Quibi’s “quick bite” videos had been advertised as being ideal for short breaks or commuting.

The app’s shows are 10 minutes or shorter and movies are broken into segments. Viewers are meant to watch the shows on their mobile phones, and a feature called Turnstile allows the video to stay full screen in both portrait or landscape.

But the company is planning to fast-track a program to make Quibi videos watchable on larger devices – something that will make it easier for groups to view shows together.

Quibi launched its services with a 90-day free trial, meaning none of the nearly two million users has paid for the app yet.

In the US and Canada, Quibi is offering an ad-supported version of the app for $4.99 (£3.99) and an ad-free version for $7.99.

And while the company originally said it would not enter other markets until later in the year, an ad-free version has been made available in countries including the UK and Germany.

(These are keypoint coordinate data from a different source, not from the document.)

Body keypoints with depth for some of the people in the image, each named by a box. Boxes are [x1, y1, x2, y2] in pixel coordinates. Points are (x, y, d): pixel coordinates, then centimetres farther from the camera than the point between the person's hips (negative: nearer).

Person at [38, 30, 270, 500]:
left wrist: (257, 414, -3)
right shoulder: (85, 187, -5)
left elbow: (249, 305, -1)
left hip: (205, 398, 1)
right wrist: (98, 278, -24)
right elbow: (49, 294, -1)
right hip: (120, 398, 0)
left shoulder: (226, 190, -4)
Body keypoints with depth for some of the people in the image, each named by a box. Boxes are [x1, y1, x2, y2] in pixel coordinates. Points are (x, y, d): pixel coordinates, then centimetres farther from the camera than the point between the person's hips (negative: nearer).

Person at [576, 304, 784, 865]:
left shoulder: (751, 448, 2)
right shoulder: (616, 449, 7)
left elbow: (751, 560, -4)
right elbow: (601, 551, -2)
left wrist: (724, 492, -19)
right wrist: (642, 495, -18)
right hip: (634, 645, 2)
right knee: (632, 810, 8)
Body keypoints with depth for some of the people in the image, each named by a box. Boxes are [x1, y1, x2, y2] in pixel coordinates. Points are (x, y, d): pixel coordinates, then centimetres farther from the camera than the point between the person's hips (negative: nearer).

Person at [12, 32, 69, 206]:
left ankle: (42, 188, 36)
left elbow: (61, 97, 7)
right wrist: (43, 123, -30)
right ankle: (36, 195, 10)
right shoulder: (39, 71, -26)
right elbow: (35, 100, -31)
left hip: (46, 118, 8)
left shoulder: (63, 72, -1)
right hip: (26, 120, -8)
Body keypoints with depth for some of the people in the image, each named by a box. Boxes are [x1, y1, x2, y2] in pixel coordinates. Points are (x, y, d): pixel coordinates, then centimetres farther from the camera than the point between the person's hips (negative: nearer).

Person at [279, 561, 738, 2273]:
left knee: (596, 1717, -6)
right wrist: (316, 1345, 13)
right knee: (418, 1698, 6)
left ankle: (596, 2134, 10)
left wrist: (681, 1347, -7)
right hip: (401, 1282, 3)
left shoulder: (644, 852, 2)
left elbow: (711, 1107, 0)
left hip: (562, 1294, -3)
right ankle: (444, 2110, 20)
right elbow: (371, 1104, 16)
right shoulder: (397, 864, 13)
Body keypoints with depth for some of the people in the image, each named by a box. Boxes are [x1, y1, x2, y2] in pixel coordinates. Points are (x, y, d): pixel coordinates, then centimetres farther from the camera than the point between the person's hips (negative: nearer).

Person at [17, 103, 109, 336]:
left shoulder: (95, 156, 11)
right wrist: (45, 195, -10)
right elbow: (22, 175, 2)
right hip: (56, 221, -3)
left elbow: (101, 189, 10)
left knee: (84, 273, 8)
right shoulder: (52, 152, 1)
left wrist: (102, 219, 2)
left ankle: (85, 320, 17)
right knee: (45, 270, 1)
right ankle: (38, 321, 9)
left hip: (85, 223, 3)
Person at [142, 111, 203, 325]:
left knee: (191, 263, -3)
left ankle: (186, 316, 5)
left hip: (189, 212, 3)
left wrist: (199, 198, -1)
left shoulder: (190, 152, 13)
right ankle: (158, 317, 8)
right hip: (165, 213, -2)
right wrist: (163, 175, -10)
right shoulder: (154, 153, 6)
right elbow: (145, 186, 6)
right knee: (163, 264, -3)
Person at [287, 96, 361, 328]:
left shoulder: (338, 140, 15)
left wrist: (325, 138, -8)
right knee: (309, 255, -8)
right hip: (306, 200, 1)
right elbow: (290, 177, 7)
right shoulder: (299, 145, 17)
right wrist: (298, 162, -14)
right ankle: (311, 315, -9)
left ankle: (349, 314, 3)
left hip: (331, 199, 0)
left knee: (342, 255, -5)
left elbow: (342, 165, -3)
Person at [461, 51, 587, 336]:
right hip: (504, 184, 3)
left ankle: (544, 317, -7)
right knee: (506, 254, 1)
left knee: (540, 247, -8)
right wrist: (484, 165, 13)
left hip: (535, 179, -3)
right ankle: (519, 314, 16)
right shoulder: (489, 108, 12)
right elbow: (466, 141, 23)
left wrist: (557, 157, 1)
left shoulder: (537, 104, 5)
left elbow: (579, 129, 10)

Ms Whitman said the average Quibi viewer so far was in their early 30s.

The number of subscribers is slightly higher than the 1.5 million that analysts had predicted. But that figure is still far smaller than the 10 million signups competitor Disney+ reported receiving on its first day.

Ms Whitman and Quibi’s founder Jeffrey Katzenberg have said they want the app to compete with TV and movie streaming services like Disney Plus and Netflix and social media video platforms like YouTube and Tiktok.